▶ _Instructions for the task_:
Skip any image you find and restate the rest of the data word for word.

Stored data
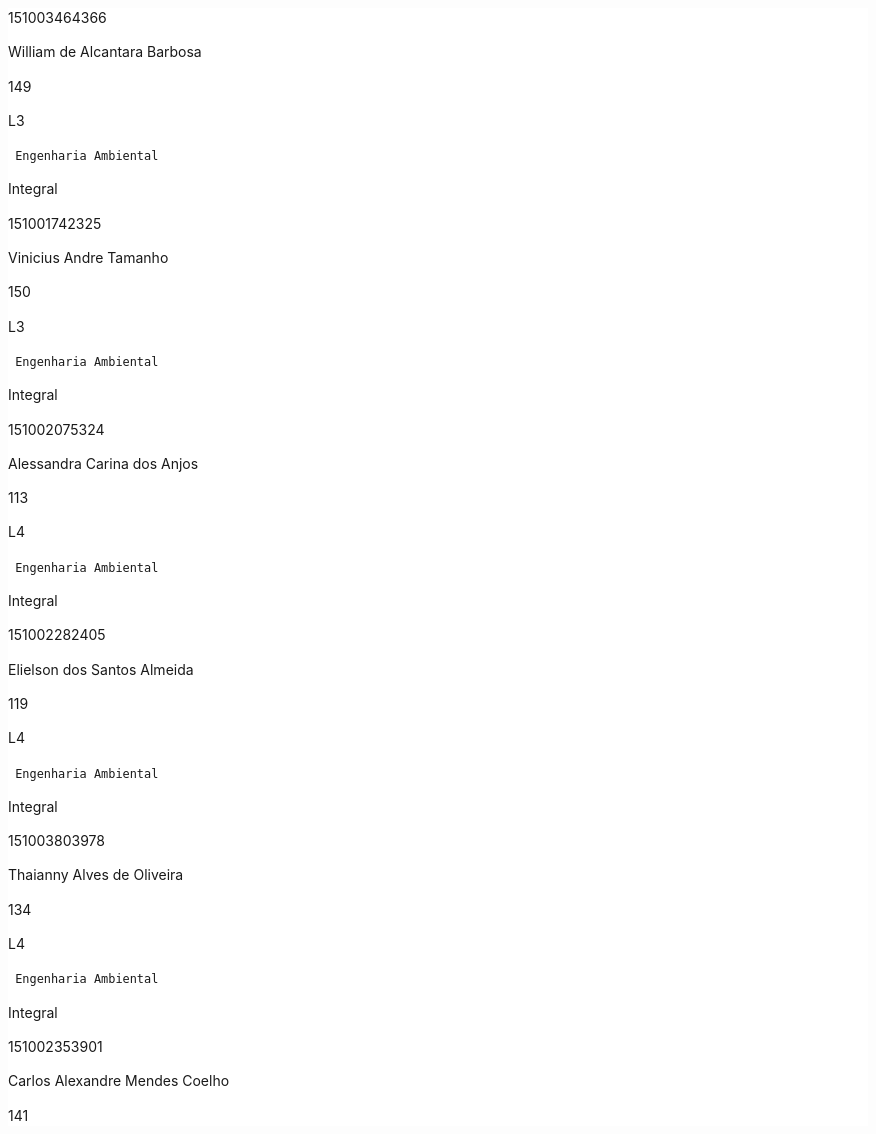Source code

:    151003464366

   William de Alcantara Barbosa

   149

   L3

     Engenharia Ambiental

   Integral

   151001742325

   Vinicius Andre Tamanho

   150

   L3

     Engenharia Ambiental

   Integral

   151002075324

   Alessandra Carina dos Anjos

   113

   L4

     Engenharia Ambiental

   Integral

   151002282405

   Elielson dos Santos Almeida

   119

   L4

     Engenharia Ambiental

   Integral

   151003803978

   Thaianny Alves de Oliveira

   134

   L4

     Engenharia Ambiental

   Integral

   151002353901

   Carlos Alexandre Mendes Coelho

   141
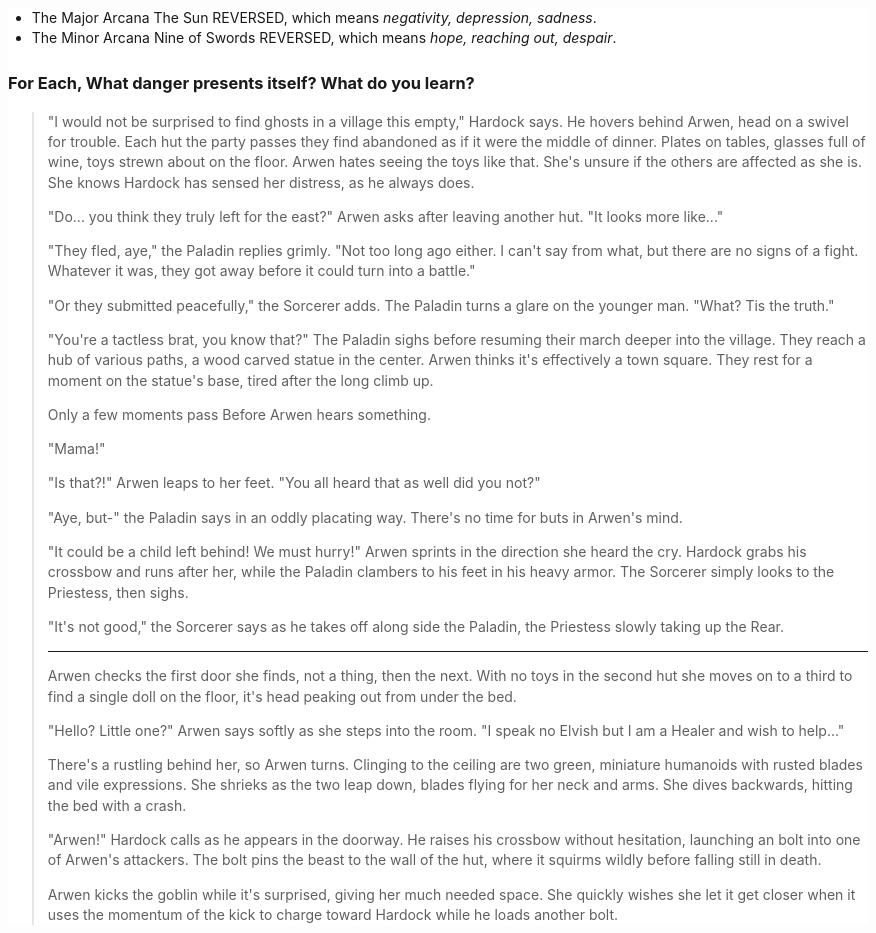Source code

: 
* The Major Arcana The Sun REVERSED, which means *negativity, depression, sadness*.
* The Minor Arcana Nine of Swords REVERSED, which means *hope, reaching out, despair*. 

###  For Each, What danger presents itself? What do you learn?

> "I would not be surprised to find ghosts in a village this empty," Hardock says. He hovers behind Arwen, head on a swivel for trouble. Each hut the party passes they find abandoned as if it were the middle of dinner. Plates on tables, glasses full of wine, toys strewn about on the floor. Arwen hates seeing the toys like that. She's unsure if the others are affected as she is. She knows Hardock has sensed her distress, as he always does. 
>
> "Do... you think they truly left for the east?" Arwen asks after leaving another hut. "It looks more like..."
>
> "They fled, aye," the Paladin replies grimly. "Not too long ago either. I can't say from what, but there are no signs of a fight. Whatever it was, they got away before it could turn into a battle."
>
> "Or they submitted peacefully," the Sorcerer adds. The Paladin turns a glare on the younger man. "What? Tis the truth."
>
> "You're a tactless brat, you know that?" The Paladin sighs before resuming their march deeper into the village. They reach a hub of various paths, a wood carved statue in the center. Arwen thinks it's effectively a town square. They rest for a moment on the statue's base, tired after the long climb up. 
>
> Only a few moments pass Before Arwen hears something. 
>
> "Mama!"
>
> "Is that?!" Arwen leaps to her feet. "You all heard that as well did you not?"
>
> "Aye, but-" the Paladin says in an oddly placating way. There's no time for buts in Arwen's mind.
>
> "It could be a child left behind! We must hurry!" Arwen sprints in the direction she heard the cry. Hardock grabs his crossbow and runs after her, while the Paladin clambers to his feet in his heavy armor. The Sorcerer simply looks to the Priestess, then sighs.
>
> "It's not good," the Sorcerer says as he takes off along side the Paladin, the Priestess slowly taking up the Rear.
>
> ---
>
> Arwen checks the first door she finds, not a thing, then the next. With no toys in the second hut she moves on to a third to find a single doll on the floor, it's head peaking out from under the bed. 
>
> "Hello? Little one?" Arwen says softly as she steps into the room. "I speak no Elvish but I am a Healer and wish to help..."
>
> There's a rustling behind her, so Arwen turns. Clinging to the ceiling are two green, miniature humanoids with rusted blades and vile expressions. She shrieks as the two leap down, blades flying for her neck and arms. She dives backwards, hitting the bed with a crash. 
>
> "Arwen!" Hardock calls as he appears in the doorway. He raises his crossbow without hesitation, launching an bolt into one of Arwen's attackers. The bolt pins the beast to the wall of the hut, where it squirms wildly before falling still in death. 
>
> Arwen kicks the goblin while it's surprised, giving her much needed space. She quickly wishes she let it get closer when it uses the momentum of the kick to charge toward Hardock while he loads another bolt.
>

▶ _Result for this task_:
Source code

:    151003464366

   William de Alcantara Barbosa

   149

   L3

     Engenharia Ambiental

   Integral

   151001742325

   Vinicius Andre Tamanho

   150

   L3

     Engenharia Ambiental

   Integral

   151002075324

   Alessandra Carina dos Anjos

   113

   L4

     Engenharia Ambiental

   Integral

   151002282405

   Elielson dos Santos Almeida

   119

   L4

     Engenharia Ambiental

   Integral

   151003803978

   Thaianny Alves de Oliveira

   134

   L4

     Engenharia Ambiental

   Integral

   151002353901

   Carlos Alexandre Mendes Coelho

   141
Source code

: 
* The Major Arcana The Sun REVERSED, which means *negativity, depression, sadness*.
* The Minor Arcana Nine of Swords REVERSED, which means *hope, reaching out, despair*. 

###  For Each, What danger presents itself? What do you learn?

> "I would not be surprised to find ghosts in a village this empty," Hardock says. He hovers behind Arwen, head on a swivel for trouble. Each hut the party passes they find abandoned as if it were the middle of dinner. Plates on tables, glasses full of wine, toys strewn about on the floor. Arwen hates seeing the toys like that. She's unsure if the others are affected as she is. She knows Hardock has sensed her distress, as he always does. 
>
> "Do... you think they truly left for the east?" Arwen asks after leaving another hut. "It looks more like..."
>
> "They fled, aye," the Paladin replies grimly. "Not too long ago either. I can't say from what, but there are no signs of a fight. Whatever it was, they got away before it could turn into a battle."
>
> "Or they submitted peacefully," the Sorcerer adds. The Paladin turns a glare on the younger man. "What? Tis the truth."
>
> "You're a tactless brat, you know that?" The Paladin sighs before resuming their march deeper into the village. They reach a hub of various paths, a wood carved statue in the center. Arwen thinks it's effectively a town square. They rest for a moment on the statue's base, tired after the long climb up. 
>
> Only a few moments pass Before Arwen hears something. 
>
> "Mama!"
>
> "Is that?!" Arwen leaps to her feet. "You all heard that as well did you not?"
>
> "Aye, but-" the Paladin says in an oddly placating way. There's no time for buts in Arwen's mind.
>
> "It could be a child left behind! We must hurry!" Arwen sprints in the direction she heard the cry. Hardock grabs his crossbow and runs after her, while the Paladin clambers to his feet in his heavy armor. The Sorcerer simply looks to the Priestess, then sighs.
>
> "It's not good," the Sorcerer says as he takes off along side the Paladin, the Priestess slowly taking up the Rear.
>
> ---
>
> Arwen checks the first door she finds, not a thing, then the next. With no toys in the second hut she moves on to a third to find a single doll on the floor, it's head peaking out from under the bed. 
>
> "Hello? Little one?" Arwen says softly as she steps into the room. "I speak no Elvish but I am a Healer and wish to help..."
>
> There's a rustling behind her, so Arwen turns. Clinging to the ceiling are two green, miniature humanoids with rusted blades and vile expressions. She shrieks as the two leap down, blades flying for her neck and arms. She dives backwards, hitting the bed with a crash. 
>
> "Arwen!" Hardock calls as he appears in the doorway. He raises his crossbow without hesitation, launching an bolt into one of Arwen's attackers. The bolt pins the beast to the wall of the hut, where it squirms wildly before falling still in death. 
>
> Arwen kicks the goblin while it's surprised, giving her much needed space. She quickly wishes she let it get closer when it uses the momentum of the kick to charge toward Hardock while he loads another bolt.
>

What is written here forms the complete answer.